* Text provided:
········
Cracked patina. Smoky-rustic drawer fronts. Subtle stencil details. This renovation has it all! I’m in love with how this dresser came out. It is rich in character and definitely something you will not find in a store.
Being able to create your own fabulous, artistic furniture pieces is SO rewarding. Today I’m going to show you each technique I used to re-imagine a worn, vintage look on this salvaged dresser.
Every furniture piece I work on takes me in new directions. I start out with a vision and as I begin sanding or painting, my ideas tend to morph into something beyond my original scope. And until I feel the look is complete I simply can’t rest!
Disclosure: Some of the links provided are affiliate links. By purchasing through these links you are supporting this family blog and the work we do and there is no extra cost to you. If you would like to read our full disclosure, click HERE.
When I step back and look at a refinished piece, no matter how far I veered off course or how many extra hours I put in, it has to feel right. Each piece calls for its own process and manifests its own personality.
Let’s Get Started!
········
Collected data:
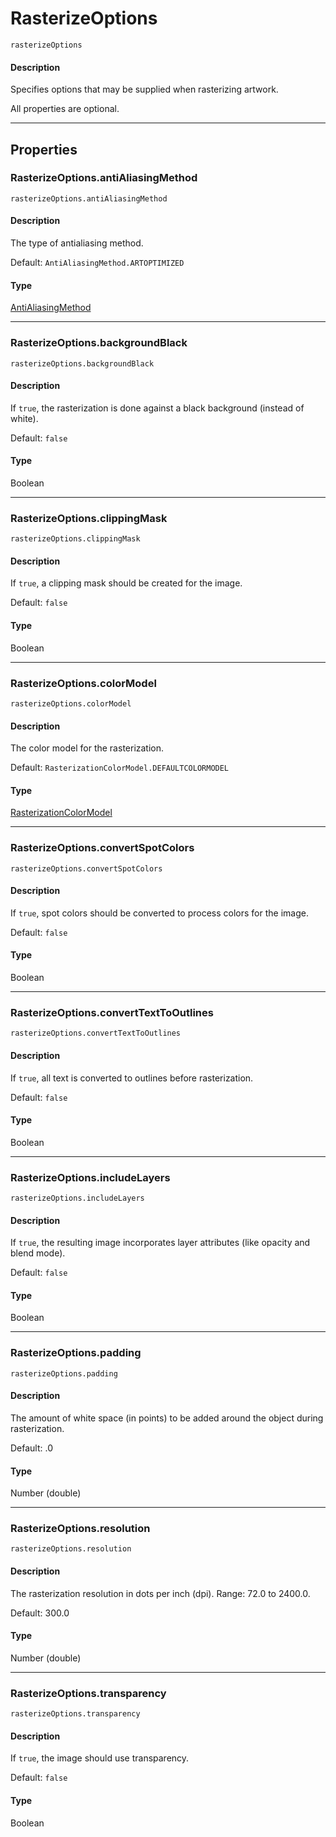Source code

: # RasterizeOptions

`rasterizeOptions`

#### Description

Specifies options that may be supplied when rasterizing artwork.

All properties are optional.

---

## Properties

### RasterizeOptions.antiAliasingMethod

`rasterizeOptions.antiAliasingMethod`

#### Description

The type of antialiasing method.

Default: `AntiAliasingMethod.ARTOPTIMIZED`

#### Type

[AntiAliasingMethod](scripting-constants.md#jsobjref-scripting-constants-antialiasingmethod)

---

### RasterizeOptions.backgroundBlack

`rasterizeOptions.backgroundBlack`

#### Description

If `true`, the rasterization is done against a black background (instead of white).

Default: `false`

#### Type

Boolean

---

### RasterizeOptions.clippingMask

`rasterizeOptions.clippingMask`

#### Description

If `true`, a clipping mask should be created for the image.

Default: `false`

#### Type

Boolean

---

### RasterizeOptions.colorModel

`rasterizeOptions.colorModel`

#### Description

The color model for the rasterization.

Default: `RasterizationColorModel.DEFAULTCOLORMODEL`

#### Type

[RasterizationColorModel](scripting-constants.md#jsobjref-scripting-constants-rasterizationcolormodel)

---

### RasterizeOptions.convertSpotColors

`rasterizeOptions.convertSpotColors`

#### Description

If `true`, spot colors should be converted to process colors for the image.

Default: `false`

#### Type

Boolean

---

### RasterizeOptions.convertTextToOutlines

`rasterizeOptions.convertTextToOutlines`

#### Description

If `true`, all text is converted to outlines before rasterization.

Default: `false`

#### Type

Boolean

---

### RasterizeOptions.includeLayers

`rasterizeOptions.includeLayers`

#### Description

If `true`, the resulting image incorporates layer attributes (like opacity and blend mode).

Default: `false`

#### Type

Boolean

---

### RasterizeOptions.padding

`rasterizeOptions.padding`

#### Description

The amount of white space (in points) to be added around the object during rasterization.

Default: .0

#### Type

Number (double)

---

### RasterizeOptions.resolution

`rasterizeOptions.resolution`

#### Description

The rasterization resolution in dots per inch (dpi). Range: 72.0 to 2400.0.

Default: 300.0

#### Type

Number (double)

---

### RasterizeOptions.transparency

`rasterizeOptions.transparency`

#### Description

If `true`, the image should use transparency.

Default: `false`

#### Type

Boolean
········
* Problem to work on: Transcribe the passage of the dresser renovation text from "Cracked patina. Smoky-rustic" up to and including "simply can’t rest!".

* Result below:
Cracked patina. Smoky-rustic drawer fronts. Subtle stencil details. This renovation has it all! I’m in love with how this dresser came out. It is rich in character and definitely something you will not find in a store.
Being able to create your own fabulous, artistic furniture pieces is SO rewarding. Today I’m going to show you each technique I used to re-imagine a worn, vintage look on this salvaged dresser.
Every furniture piece I work on takes me in new directions. I start out with a vision and as I begin sanding or painting, my ideas tend to morph into something beyond my original scope. And until I feel the look is complete I simply can’t rest!